Sweeney Todd The Demon Barber of Fleet Street (2007)
Directed by Tim Burton
Written by John Logan
Starring Johnny Depp, Helena Bonham Carter, Alan Rickman, Timothy Spall, Sacha Baron Cohen
Release Date December 21st, 2007
Published December 21st, 2007
Tim Burton and Johnny Depp's Sweeney Todd: The Demon Barber of Fleet Street is filled with such self congratulatory irony that one is forced to call it arrogant. Arrogance is often seen as a negative quality and it is certainly nothing less than a pejorative here. However, the line between arrogance and confidence is thin here because of the talent involved.
It grows odd then that some of the arrogance of the creators of this Steven Sondheim adaptation comes from insecurity. Tim Burton is no fan of musicals. He never wanted to make one. He chose to make Sweeney Todd because of the almost anti-musical qualities of Sondheim's creation. This however, leads to a violent form of ironic detachment from the music and sentiment of the songs that leaves the filmgoer outside the emotion of the piece.
In not wanting to make a musical, Burton has attempted to make an anti-musical and as such forgotten that involving an audience is necessary even when you are rebelling against a form many audiences find so easily involving.
Johnny Depp stars as Sweeney Todd, though Barker is his real name, he became Todd in a British prison colony. When he was a young man Benjamin Barker's wife and child were taken from him by the jealous machinations of one Judge Turpin (Alan Rickman). Envious of the young barber, his beautiful wife (Laura Michelle Kelly) and baby, Turpin had Barker arrested on a trumped up charge and sent to Australia, then a British penal colony.
Returning 15 years later as Todd, Benjamin Barker seeks his revenge on Turpin and the hellhole London that has risen up around him. Returning to his old shop where his former landlady Mrs. Lovett (Helena Bonham Carter) has kept his beloved silver razors, Sweeney will pick the shave business and use it as a base of operations for his revenge.

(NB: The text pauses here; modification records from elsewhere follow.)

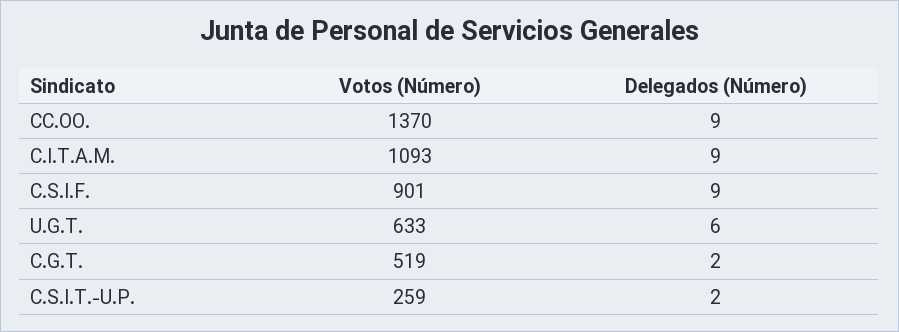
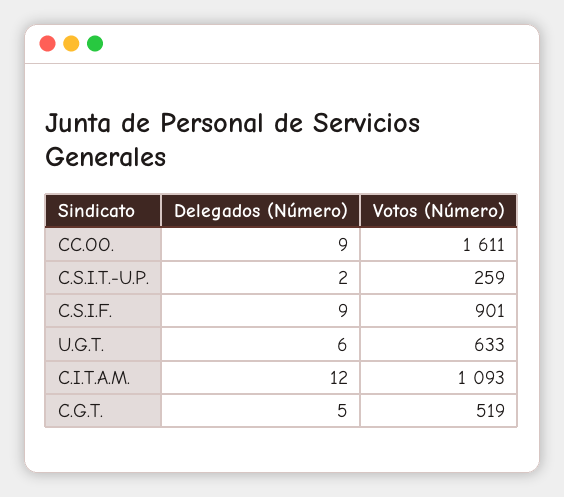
Votos (Número), CC.OO.: 1370 -> 1611
Delegados (Número), C.I.T.A.M.: 9 -> 12
Delegados (Número), C.G.T.: 2 -> 5

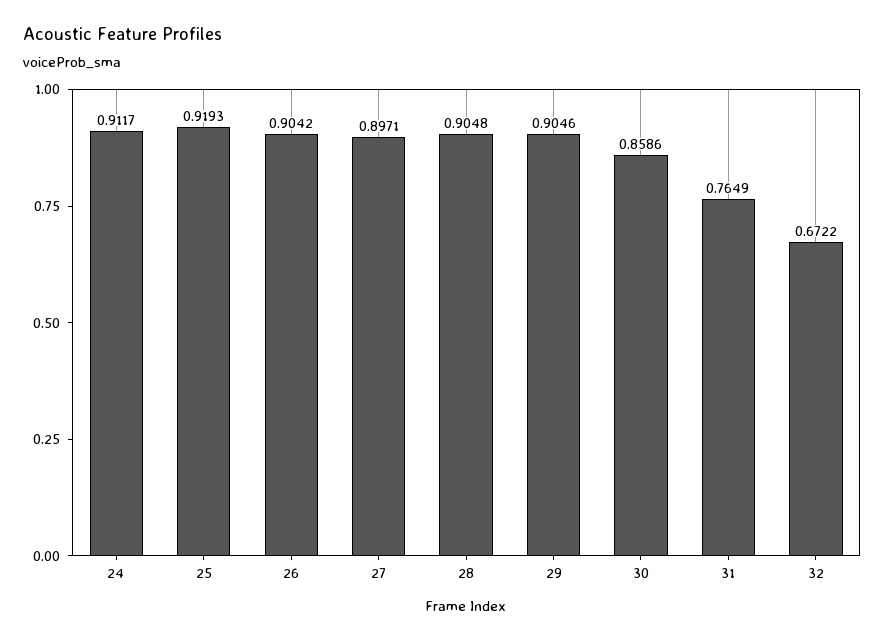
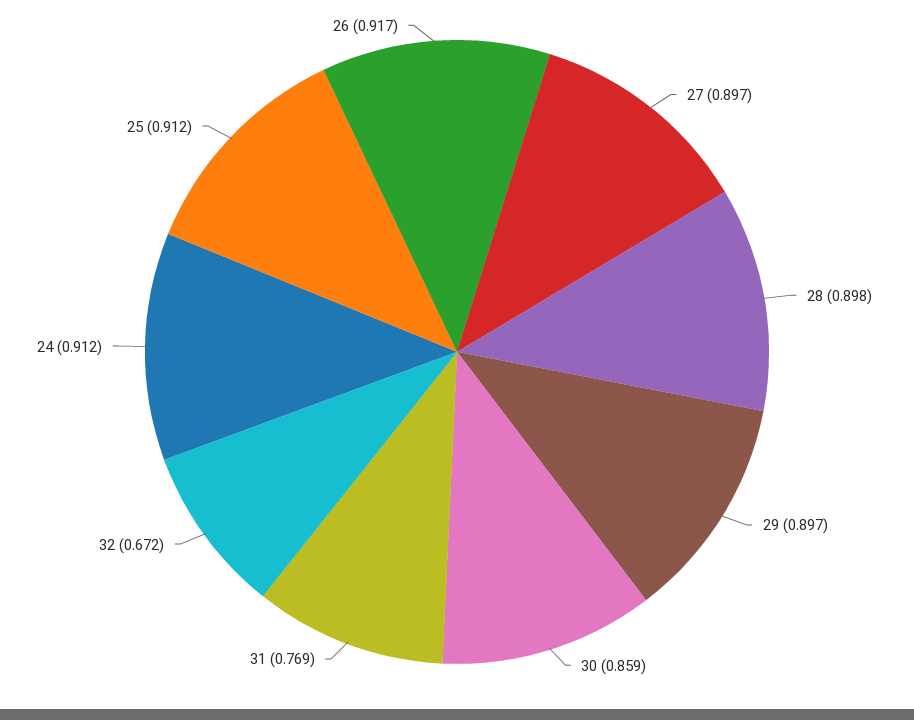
25: 0.9193 -> 0.912
26: 0.9042 -> 0.917
28: 0.9048 -> 0.898
29: 0.9046 -> 0.897
31: 0.7649 -> 0.769

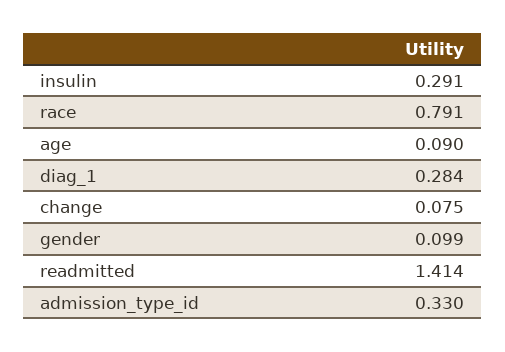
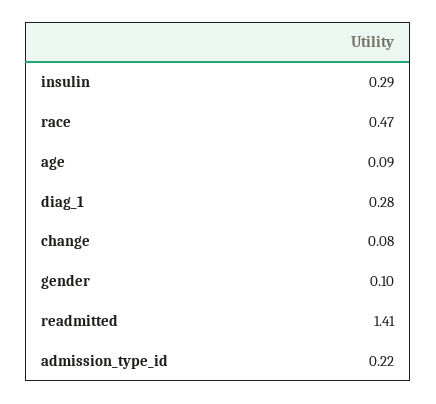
race: 0.791 -> 0.47
admission_type_id: 0.33 -> 0.22

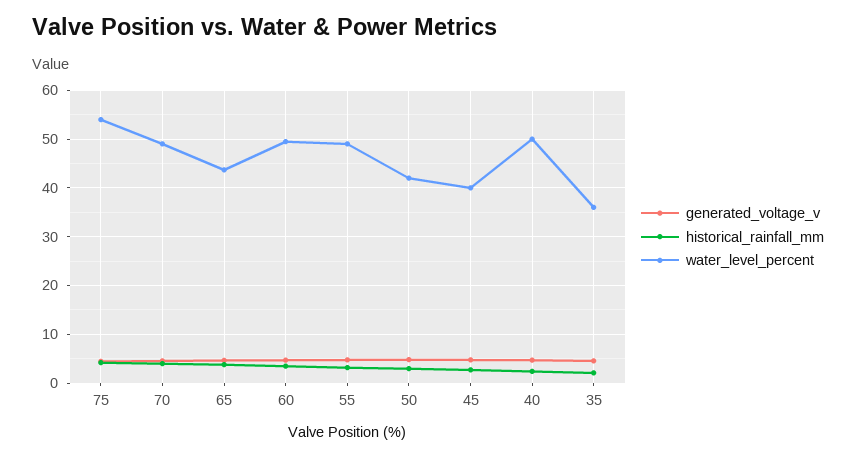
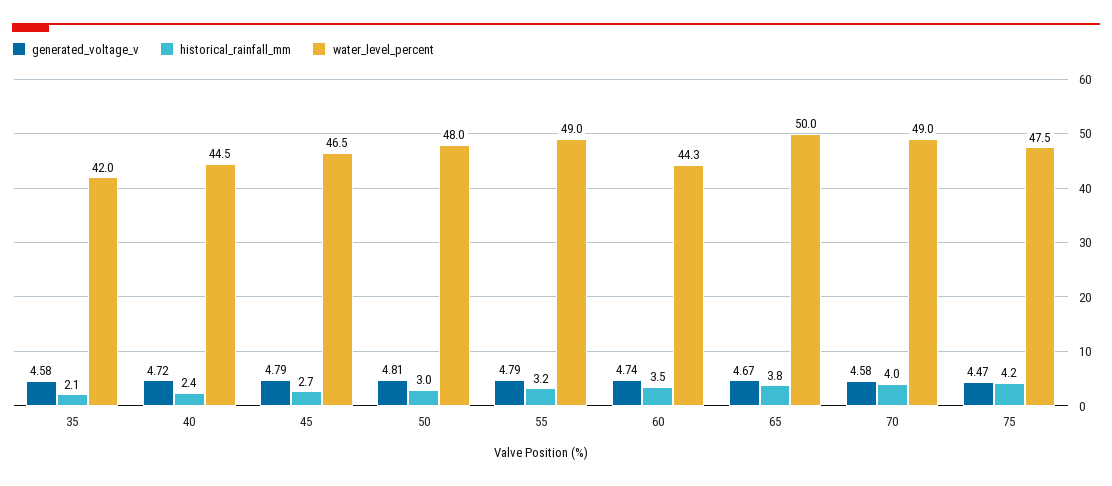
water_level_percent, 75: 54 -> 47.5
water_level_percent, 65: 44 -> 50
water_level_percent, 60: 50 -> 44.3
water_level_percent, 50: 42 -> 48
water_level_percent, 45: 40 -> 46.5
water_level_percent, 40: 50 -> 44.5
water_level_percent, 35: 36 -> 42

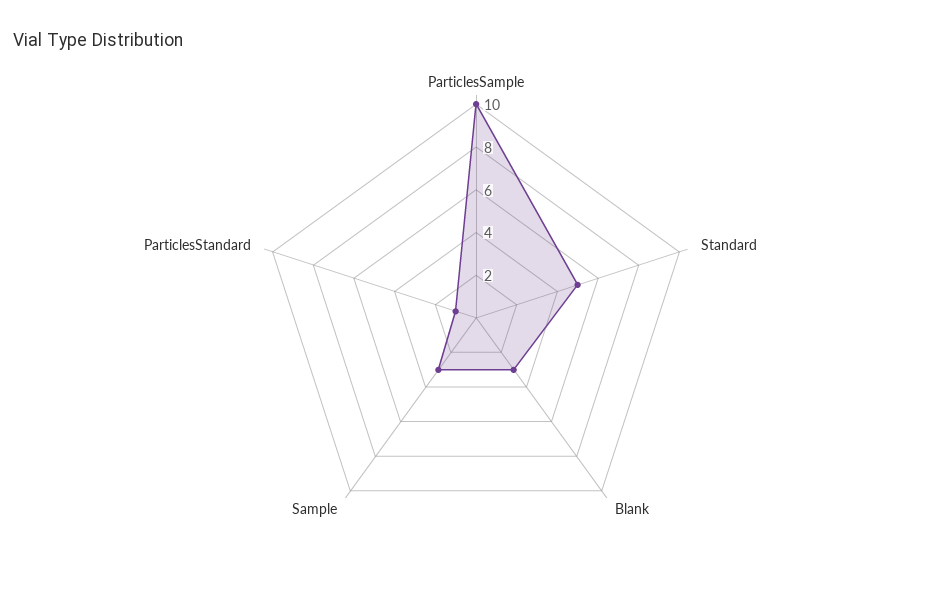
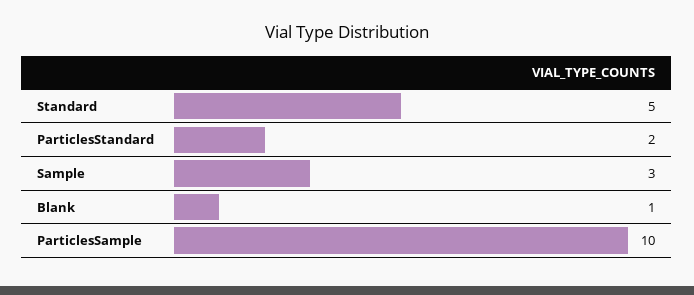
Blank: 3 -> 1
ParticlesStandard: 1 -> 2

The sub story of Sweeney Todd involves the young sailor Anthony (Jamie Campbell Bower) who rescued Sweeney at sea and brought him to London and who also happens to fall for Sweeney's now teenage daughter Johanna (Jane Wisener), now a captive in Judge Turpin's home staring listlessly from a gilded cage. The teenage lovers work to leave the oppressive violence and sadness of the Sweeney story and the young actors are effective in that.
Now if only Tim Burton gave a damn about them, we'd have something here. Unfortunately, Burton doesn't take much care with the young lovers, bungling their coupling and their involvement with Sweeney to the point that what should be a major revealing moment hits with little flourish and is shuffled quickly offstage in favor of more revenge and viscera.
Fans of Viscera, I'm talking serious blood and guts here, will be more than satisfied with Sweeney Todd. The film is soaked in viscous fluid. However, do not mistake Sweeney for the blood stopped likes of Hostel or Halloween. No, Tim Burton is more humorous in his detachment than the frightening seriousness of Eli Roth or Rob Zombie who come off as real life Sweeney's seeking revenge on humanity in their hateful attacks on audiences.
Oddly enough, Burton would have to be more engaged in Sweeney Todd for that level of commitment to hatred. Thus Sweeney has an ironic detachment that leaves audiences little place to be appalled, repelled or won over by it. We are left merely as observers of rich cinematography, performances of great commitment and songs that offer glimpses of emotional involvement and dark humor.
Tim Burton has always been the disaffected genius working within the system and subverting it with his art-pop. Conversely, at a certain age disaffection becomes an old pose struck with boredom and stagnation. Sweeney Todd is far too big budget busy to be boring but stagnant is not far off. From a creative perspective Tim Burton's imaginative whimsy and his attempt to subvert it by covering it in blood fails to beat away the stagnating emotional distance.
In interviews Burton has discussed how the Broadway approach to Sweeney's blood soaked tragedy, the belt it back of the room, typical Broadway approach, was inappropriate for such dark brooding material. Yet here he seems to demonstrate that a more dramatic, Broadway approach, heightened emotions, heightened reality, may be the only way to render such awesome grand guignol tragedies.
I can tell you that Burton's minimalist approach takes the wind out of the sails and translates what should be grand emotional developments into something we in the audience merely observe without involvement.